Mayfield: For starters, it’s very loud which is important to me, lol! It has that 70’s-ish tone that I’m looking for, but it’s definitely more of its own thing. I’m currently using it quite a bit while working on my next record and it has a lot of versatility. It takes my 90’s pedals like a champ and also sounds great on its own, you can really get a lot of different tones out of it. 


Mojotone: Is there anything outstanding about the Blackout British that captured your attention in the first place?  

Mayfield: Before I even heard what it sounded like, the appearance stood out to me. Once I read about and heard clips of it, I fell in love! 


Mojotone: How does your gear repertoire influence the sound of your music at any given point? And does new gear give you any fresh perspective on older songs?

Mayfield: Gear is another instrument for me. Each piece brings a different personality to the table depending on the mood I’m displaying on a song. Each pedal, amp, guitar, etc., is vitally important in my opinion. As far as older songs, sometimes I end up taking them and incorporating new tones live, it helps everything mesh better and also keeps me from getting bored. 


Mojotone: How are you staying creatively motivated during this quarantine period?
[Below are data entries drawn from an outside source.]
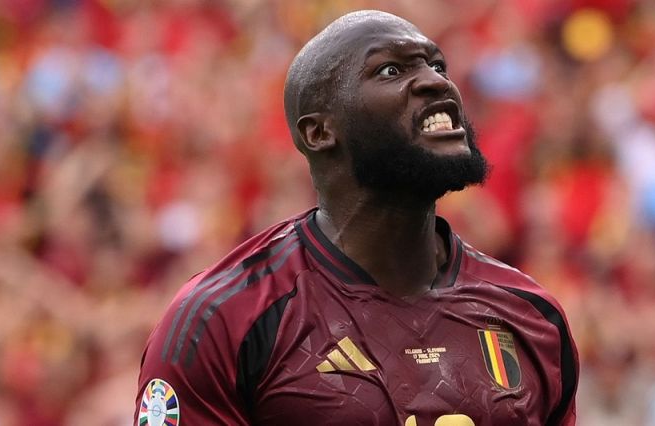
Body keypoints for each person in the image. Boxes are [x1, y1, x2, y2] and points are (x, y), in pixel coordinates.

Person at [135, 10, 578, 426]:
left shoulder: (531, 316)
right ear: (319, 131)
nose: (435, 82)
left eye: (437, 65)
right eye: (391, 70)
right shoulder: (222, 320)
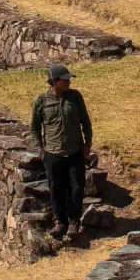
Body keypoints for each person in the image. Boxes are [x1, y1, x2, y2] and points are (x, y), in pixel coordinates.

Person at [29, 64, 93, 239]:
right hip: (52, 154)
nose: (68, 82)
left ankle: (74, 222)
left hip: (75, 152)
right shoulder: (41, 101)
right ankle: (60, 221)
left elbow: (85, 122)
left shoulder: (75, 97)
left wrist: (87, 144)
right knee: (56, 188)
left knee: (76, 188)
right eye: (65, 79)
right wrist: (41, 151)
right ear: (55, 82)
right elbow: (34, 128)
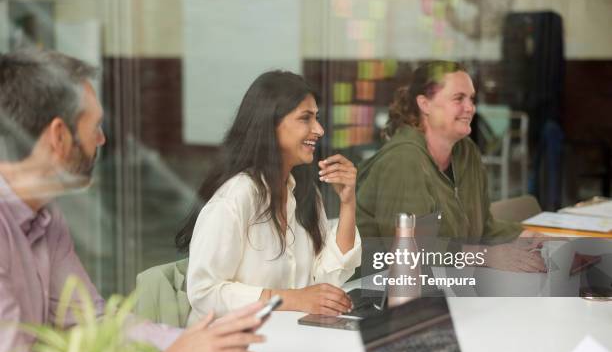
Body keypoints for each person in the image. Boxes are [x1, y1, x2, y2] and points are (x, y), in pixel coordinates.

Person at [0, 50, 264, 352]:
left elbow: (91, 321)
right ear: (58, 136)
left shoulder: (44, 214)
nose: (102, 139)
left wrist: (189, 343)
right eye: (94, 126)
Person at [176, 71, 361, 319]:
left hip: (291, 337)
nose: (319, 129)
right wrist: (293, 298)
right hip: (234, 346)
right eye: (305, 118)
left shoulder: (303, 190)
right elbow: (204, 293)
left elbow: (327, 278)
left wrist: (348, 202)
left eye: (317, 118)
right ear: (269, 125)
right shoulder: (236, 198)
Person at [356, 61, 544, 272]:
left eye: (471, 99)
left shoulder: (467, 151)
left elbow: (483, 228)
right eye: (458, 98)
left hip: (453, 282)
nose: (470, 108)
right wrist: (486, 255)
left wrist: (524, 235)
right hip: (384, 292)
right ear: (424, 104)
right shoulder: (403, 160)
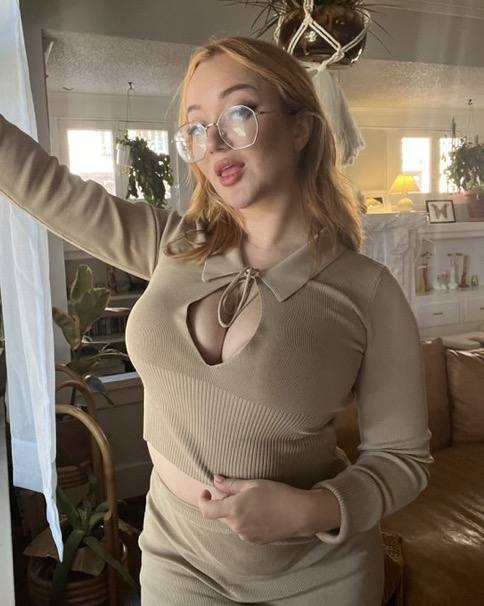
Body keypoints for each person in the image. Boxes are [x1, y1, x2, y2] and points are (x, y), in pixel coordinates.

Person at [0, 36, 433, 605]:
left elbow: (403, 459)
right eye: (197, 127)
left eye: (238, 113)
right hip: (177, 560)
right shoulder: (172, 243)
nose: (214, 142)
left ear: (300, 128)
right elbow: (44, 184)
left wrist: (313, 509)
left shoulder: (368, 292)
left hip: (317, 577)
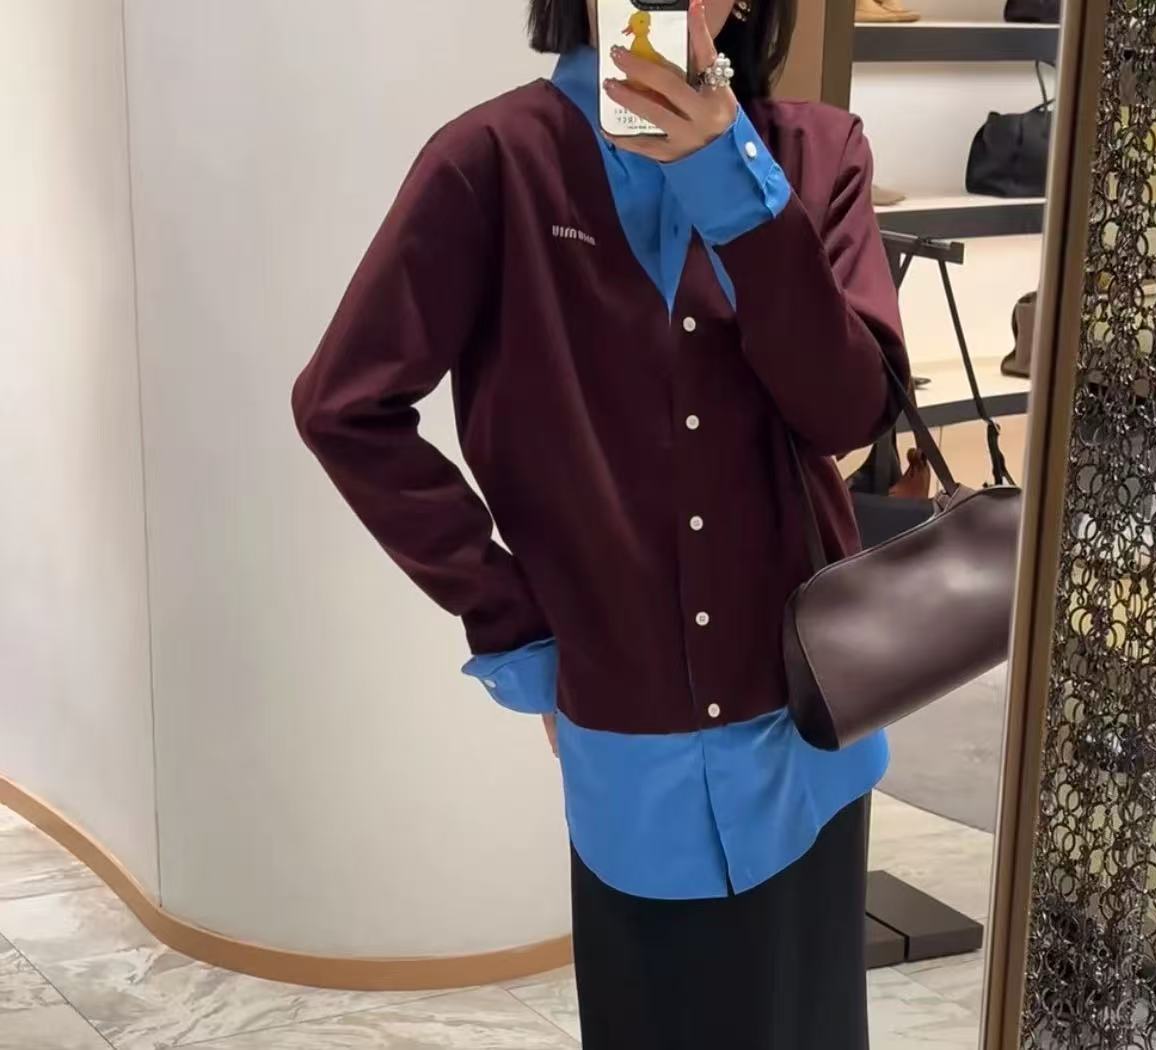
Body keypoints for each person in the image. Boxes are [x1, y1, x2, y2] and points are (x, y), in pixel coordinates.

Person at [292, 0, 908, 1046]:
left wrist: (733, 185)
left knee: (807, 1024)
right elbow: (343, 406)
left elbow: (848, 412)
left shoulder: (814, 152)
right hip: (636, 746)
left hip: (807, 724)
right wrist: (518, 625)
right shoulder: (491, 163)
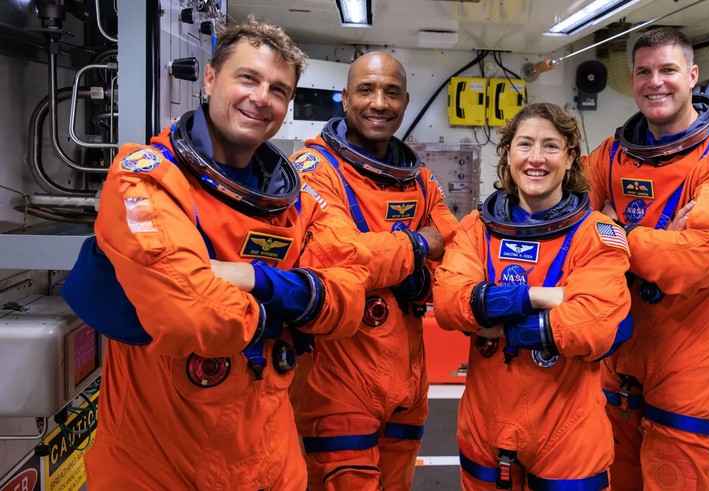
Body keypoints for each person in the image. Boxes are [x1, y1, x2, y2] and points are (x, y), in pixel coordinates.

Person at [61, 16, 370, 490]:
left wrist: (254, 279)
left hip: (271, 462)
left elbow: (349, 297)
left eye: (278, 89)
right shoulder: (145, 177)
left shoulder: (299, 201)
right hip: (160, 467)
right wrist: (293, 308)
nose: (260, 98)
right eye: (247, 77)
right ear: (210, 78)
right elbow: (194, 315)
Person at [582, 27, 709, 491]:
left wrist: (617, 232)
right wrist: (659, 240)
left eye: (667, 70)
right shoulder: (611, 156)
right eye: (643, 72)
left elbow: (697, 258)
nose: (655, 82)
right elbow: (567, 231)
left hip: (693, 364)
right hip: (619, 357)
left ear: (692, 75)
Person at [433, 102, 632, 491]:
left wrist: (497, 323)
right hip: (484, 424)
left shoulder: (597, 234)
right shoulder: (478, 228)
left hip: (568, 429)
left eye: (550, 146)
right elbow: (448, 302)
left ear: (570, 157)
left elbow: (594, 326)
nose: (536, 159)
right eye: (524, 145)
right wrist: (543, 298)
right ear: (508, 154)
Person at [287, 51, 459, 490]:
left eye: (391, 92)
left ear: (404, 102)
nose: (378, 102)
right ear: (345, 98)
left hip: (407, 379)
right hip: (337, 378)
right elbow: (337, 257)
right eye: (366, 90)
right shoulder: (315, 169)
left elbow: (457, 255)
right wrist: (419, 244)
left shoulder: (418, 179)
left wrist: (408, 273)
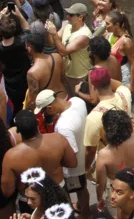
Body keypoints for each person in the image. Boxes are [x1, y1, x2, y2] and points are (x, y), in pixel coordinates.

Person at [0, 110, 76, 210]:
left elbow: (7, 191)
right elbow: (72, 163)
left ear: (17, 130)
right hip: (58, 193)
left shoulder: (11, 156)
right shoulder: (58, 139)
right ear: (37, 122)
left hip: (30, 201)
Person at [34, 89, 90, 219]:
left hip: (73, 170)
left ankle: (84, 215)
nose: (44, 115)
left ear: (49, 107)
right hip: (83, 157)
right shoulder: (77, 101)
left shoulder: (63, 126)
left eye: (44, 111)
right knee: (82, 188)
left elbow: (71, 154)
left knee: (70, 193)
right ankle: (85, 211)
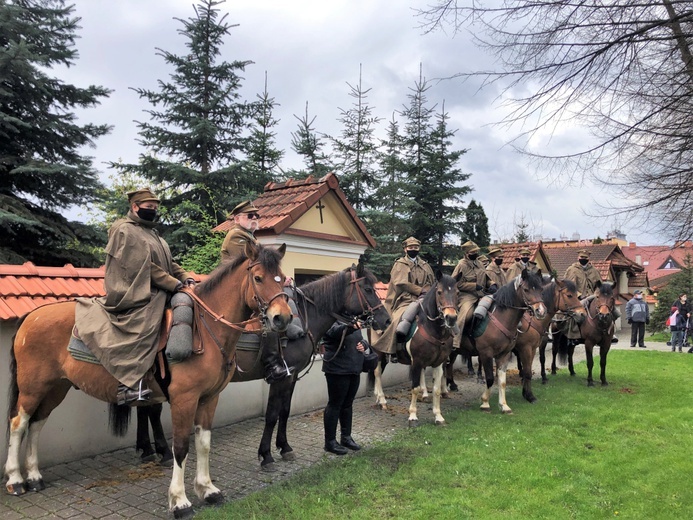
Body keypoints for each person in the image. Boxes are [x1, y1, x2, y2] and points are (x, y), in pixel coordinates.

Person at [75, 188, 195, 405]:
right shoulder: (124, 230)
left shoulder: (152, 233)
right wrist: (173, 284)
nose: (153, 211)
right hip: (132, 291)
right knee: (146, 323)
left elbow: (169, 264)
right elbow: (144, 267)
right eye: (149, 208)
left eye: (156, 208)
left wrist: (185, 278)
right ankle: (129, 384)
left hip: (156, 288)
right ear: (135, 207)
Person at [221, 200, 293, 383]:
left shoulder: (250, 238)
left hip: (249, 284)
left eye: (256, 216)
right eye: (250, 216)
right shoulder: (236, 236)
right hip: (236, 288)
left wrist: (281, 277)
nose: (254, 219)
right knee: (266, 319)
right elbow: (251, 265)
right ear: (237, 219)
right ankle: (271, 365)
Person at [372, 237, 435, 362]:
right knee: (398, 320)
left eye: (415, 247)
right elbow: (401, 283)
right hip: (404, 299)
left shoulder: (425, 265)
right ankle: (393, 350)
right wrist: (419, 290)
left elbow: (431, 281)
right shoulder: (400, 264)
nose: (413, 250)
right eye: (410, 248)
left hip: (424, 298)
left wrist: (426, 292)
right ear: (405, 249)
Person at [321, 319, 371, 455]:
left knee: (348, 404)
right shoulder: (331, 320)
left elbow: (360, 339)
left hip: (354, 368)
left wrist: (364, 344)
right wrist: (351, 326)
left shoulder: (351, 318)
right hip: (337, 370)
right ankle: (330, 442)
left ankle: (346, 437)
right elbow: (334, 333)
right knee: (335, 405)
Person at [452, 240, 496, 333]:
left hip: (482, 294)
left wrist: (492, 284)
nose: (475, 253)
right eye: (473, 252)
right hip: (466, 296)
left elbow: (486, 278)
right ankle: (454, 339)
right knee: (466, 316)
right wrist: (474, 286)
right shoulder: (461, 265)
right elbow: (456, 283)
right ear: (467, 253)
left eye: (476, 252)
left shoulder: (479, 263)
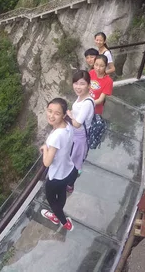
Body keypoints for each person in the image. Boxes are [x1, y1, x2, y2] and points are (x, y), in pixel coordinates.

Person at [40, 98, 78, 231]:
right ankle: (59, 214)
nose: (51, 115)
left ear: (63, 115)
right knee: (61, 194)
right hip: (67, 169)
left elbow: (47, 162)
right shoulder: (68, 126)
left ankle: (63, 221)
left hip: (56, 175)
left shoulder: (56, 136)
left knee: (51, 200)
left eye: (56, 113)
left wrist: (45, 148)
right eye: (49, 111)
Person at [66, 70, 95, 194]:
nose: (78, 87)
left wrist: (69, 115)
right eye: (76, 83)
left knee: (74, 162)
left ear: (89, 85)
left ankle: (70, 185)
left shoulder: (87, 103)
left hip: (79, 136)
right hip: (75, 134)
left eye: (82, 84)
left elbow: (77, 124)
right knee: (72, 158)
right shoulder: (81, 97)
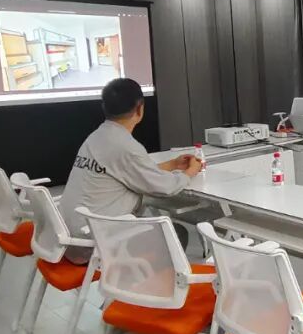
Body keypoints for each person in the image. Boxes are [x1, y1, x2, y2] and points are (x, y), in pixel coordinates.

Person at [59, 78, 201, 263]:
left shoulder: (96, 137)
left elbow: (129, 173)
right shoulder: (126, 146)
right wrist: (191, 172)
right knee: (176, 233)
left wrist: (173, 164)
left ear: (104, 107)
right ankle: (144, 280)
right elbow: (165, 188)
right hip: (95, 243)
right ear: (140, 109)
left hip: (70, 238)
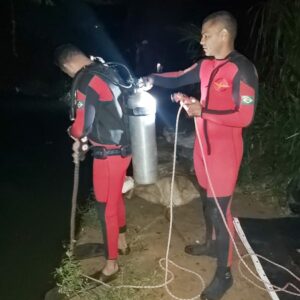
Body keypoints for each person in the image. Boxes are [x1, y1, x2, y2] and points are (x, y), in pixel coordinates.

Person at [144, 11, 258, 300]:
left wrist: (202, 110)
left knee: (222, 214)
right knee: (209, 205)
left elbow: (244, 116)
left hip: (224, 154)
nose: (201, 40)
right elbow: (177, 77)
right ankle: (210, 244)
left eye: (206, 35)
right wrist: (150, 78)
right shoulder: (206, 66)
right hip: (202, 150)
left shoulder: (243, 69)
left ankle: (225, 273)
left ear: (224, 34)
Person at [54, 44, 132, 283]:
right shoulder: (105, 69)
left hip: (109, 154)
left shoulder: (85, 79)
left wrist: (73, 134)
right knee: (115, 198)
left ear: (67, 66)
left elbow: (81, 126)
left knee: (105, 208)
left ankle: (111, 266)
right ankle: (122, 243)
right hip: (124, 148)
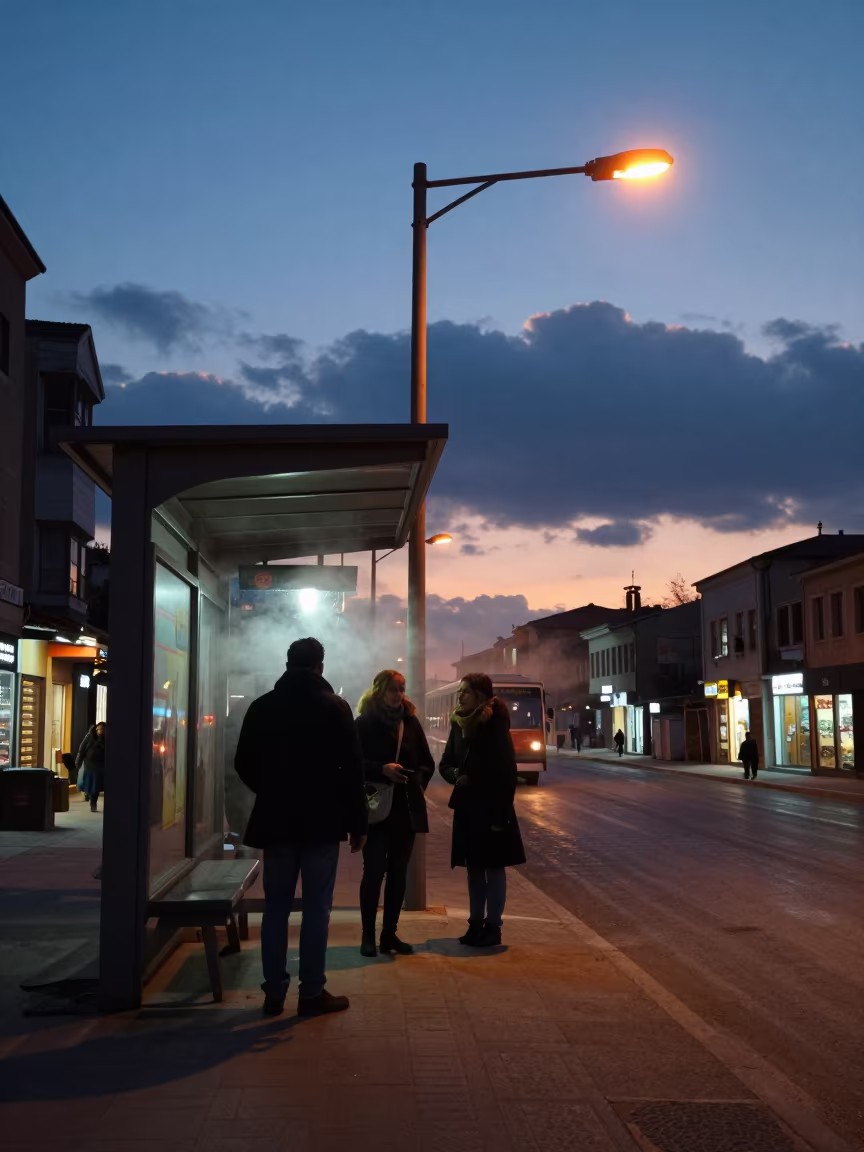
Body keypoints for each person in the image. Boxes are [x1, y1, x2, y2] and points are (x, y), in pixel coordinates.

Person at [235, 637, 368, 1018]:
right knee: (316, 908)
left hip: (276, 822)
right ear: (319, 667)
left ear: (288, 663)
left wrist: (272, 789)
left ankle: (273, 993)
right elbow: (353, 769)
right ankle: (311, 992)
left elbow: (243, 761)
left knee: (276, 908)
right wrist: (357, 823)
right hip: (321, 824)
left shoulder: (262, 707)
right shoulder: (335, 707)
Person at [439, 673, 526, 948]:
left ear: (480, 696)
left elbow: (506, 771)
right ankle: (475, 923)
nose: (460, 696)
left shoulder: (494, 724)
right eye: (460, 691)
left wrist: (501, 816)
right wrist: (456, 775)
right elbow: (446, 763)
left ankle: (493, 926)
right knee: (473, 868)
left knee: (494, 868)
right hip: (467, 808)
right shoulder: (457, 723)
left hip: (491, 809)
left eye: (465, 691)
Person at [355, 670, 435, 957]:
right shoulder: (363, 723)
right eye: (392, 689)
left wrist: (415, 782)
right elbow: (352, 765)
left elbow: (427, 762)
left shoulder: (410, 721)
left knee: (399, 873)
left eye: (401, 689)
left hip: (405, 809)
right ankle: (367, 936)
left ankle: (389, 934)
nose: (397, 694)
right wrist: (382, 770)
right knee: (374, 871)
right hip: (375, 809)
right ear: (379, 691)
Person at [76, 722, 106, 812]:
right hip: (91, 765)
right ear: (96, 729)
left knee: (97, 785)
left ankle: (94, 801)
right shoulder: (90, 737)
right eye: (100, 729)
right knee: (93, 785)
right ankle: (93, 802)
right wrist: (78, 763)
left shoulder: (107, 738)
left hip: (102, 765)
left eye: (103, 729)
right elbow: (81, 750)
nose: (102, 731)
Are there any daily exercises/practices/rituals you can recommend to our followers to help stay proactive musically?

Mayfield: I was actually meant to be in the studio in April of this year and that was canceled, so in a sort of fortunate turn of events I’ve been working on the songs at home. And fortunately, at least I have a “quarantine project ." I am definitely going easy on myself during this time though, fear of the unknown is stressful, especially for us musicians, so I feel music should be cathartic first; meaningful to yourself. Pretend that no one else will ever listen to it and make something you like. Music like this will end up being the most relatable. It’s important not to self impose deadlines or beat yourself up for not being productive enough. Do what feels good!